Was there ever a man as self-righteously supercilious as Jimmy Carter? I think not, but perhaps his obsession with racism, seeing everywhere the belittlement of blacks by whites, is fueled by the mirror more than by reality.

President Obama won the last election with a comfortable margin, a margin provided by white voters. Many of his supporters voted for him specifically because of his races. Many more, including many of those who voted against him, hoped to see his promise of a post-racial polity come true.

For Jimmy Carter to now make minor the arguments surrounding President Obama's plans for health care and the economy is demeaning to the current President. It reduces his leadership, his plans and his vision to a caricature, one unworthy of principled differences.

It represents a completely racist perspective on the part of Mr. Carter.

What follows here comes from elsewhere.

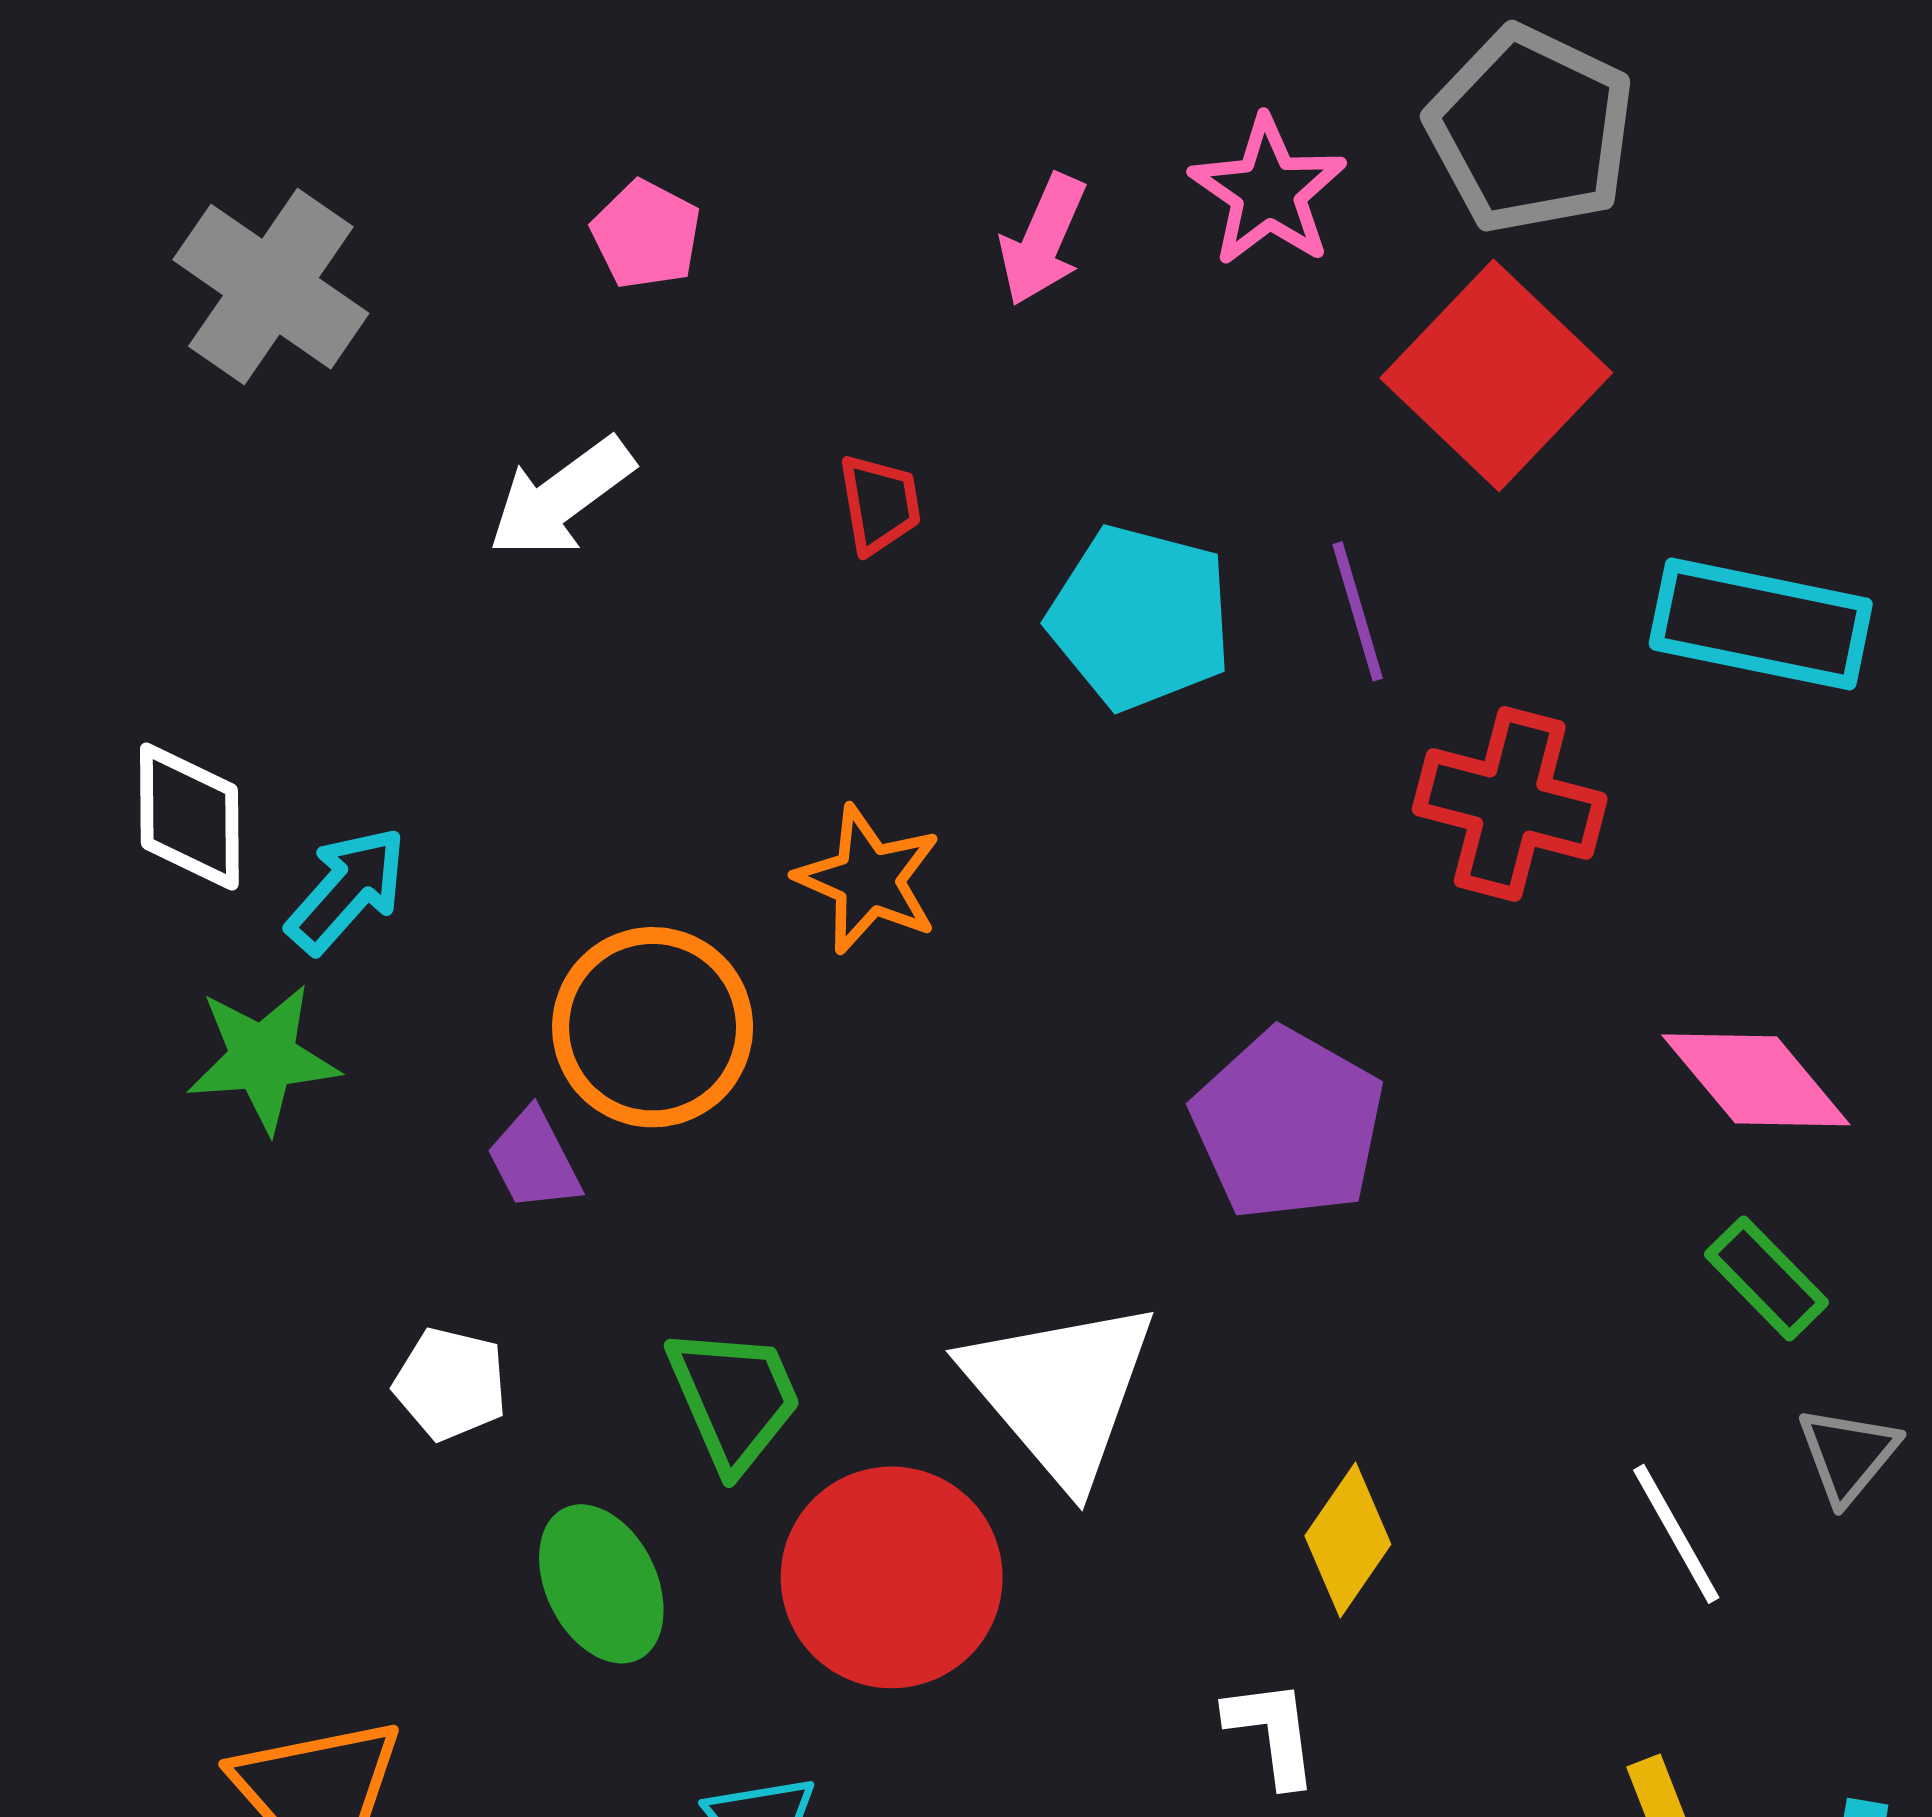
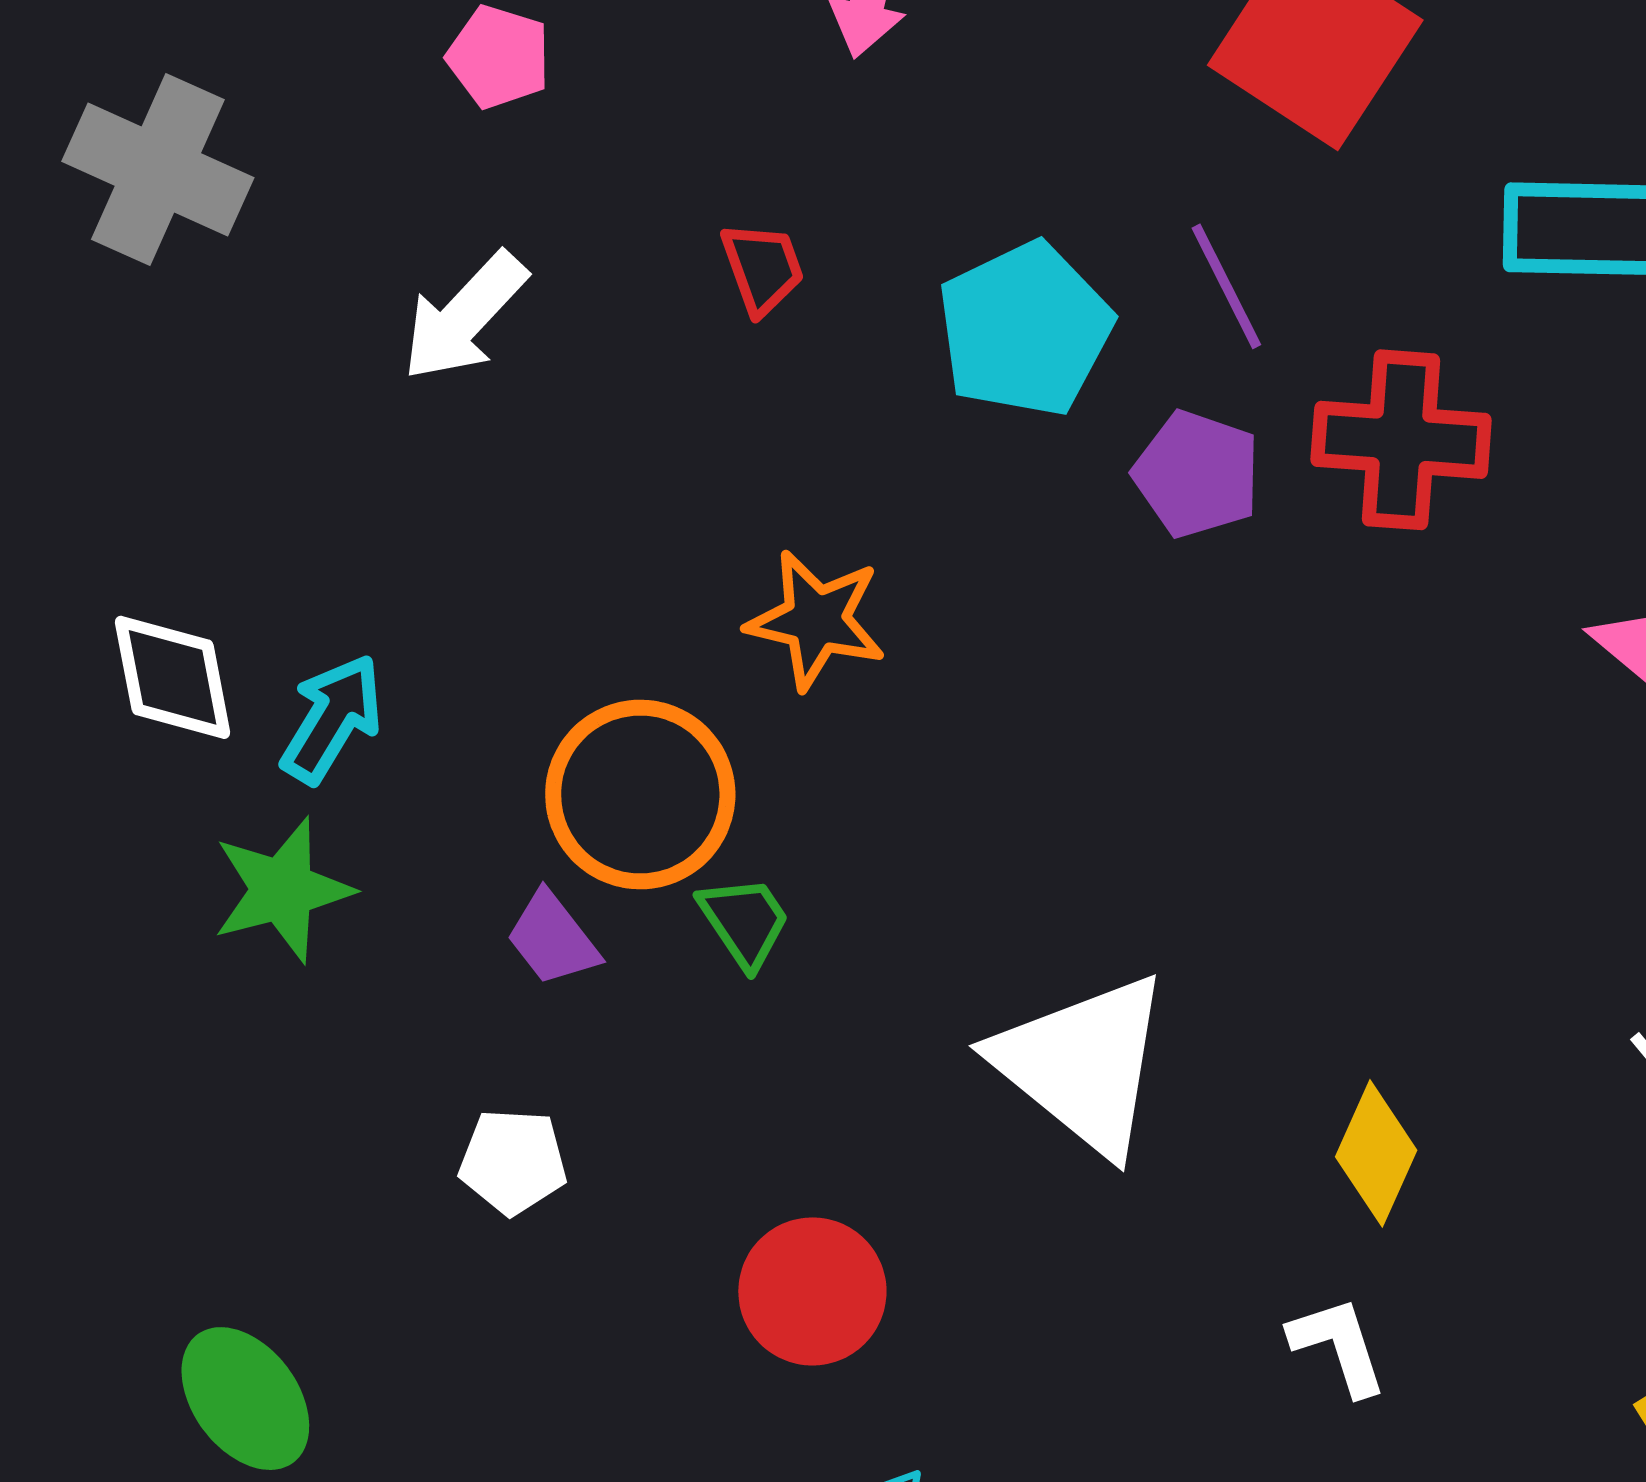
cyan pentagon: (1140, 618) -> (1025, 329), turned -30
purple pentagon: (1288, 1125) -> (1197, 474), moved, size x0.7
green trapezoid: (734, 1398) -> (744, 922), moved, size x0.7
red circle: (892, 1577) -> (812, 1291), moved, size x0.7
green ellipse: (601, 1584) -> (245, 1399), moved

Perhaps it is a projection of his own guilt. According to his well-sourced and comprehensive 2003 book, A Voting Rights Odyssey: Black Enfranchisement in Georgia, by Laughlin McDonald, Director of the Voting Rights Project for the ACLU and prolific author on race, Mr. Carter was something less than a supporter of civil rights in his early career. On page 65,
White racial phobia extended even to segregating the streets. In 1956, the Sumter County Board of Education tried to halt construction of a new black elementary school, not because segregation had been held unconstitutional in Brown two years earlier, but because local white citizens had complained that the school would be "too close" to an existing white school. According to the white parents, "the children, both colored and white, would have to travel the same streets and roads in order to reach their respective schools." One member of the board, a former naval officer named Jimmy Carter who had returned to Sumter County to take up peanut farming and politics, made a motion to request the state board of education to hold up construction of the "Elementary Negro School" until a new site could be selected. The state board turned down the request because of "the staggering cost" involved in delaying construction but Carter and the other members of the local board assured the white parents that the board "would do everything in its power to minimize simultaneous traffic between white and colored students in route to and from school."
Mr. Carter, your sins are not ours. If you'd like to join the arguments on their merits, please do, and let the better ideas win. But if racial self-immolation is your only contribution, please take it elsewhere.

Jimmy Carter is easily the worst former President of my lifetime, though the contest remains open.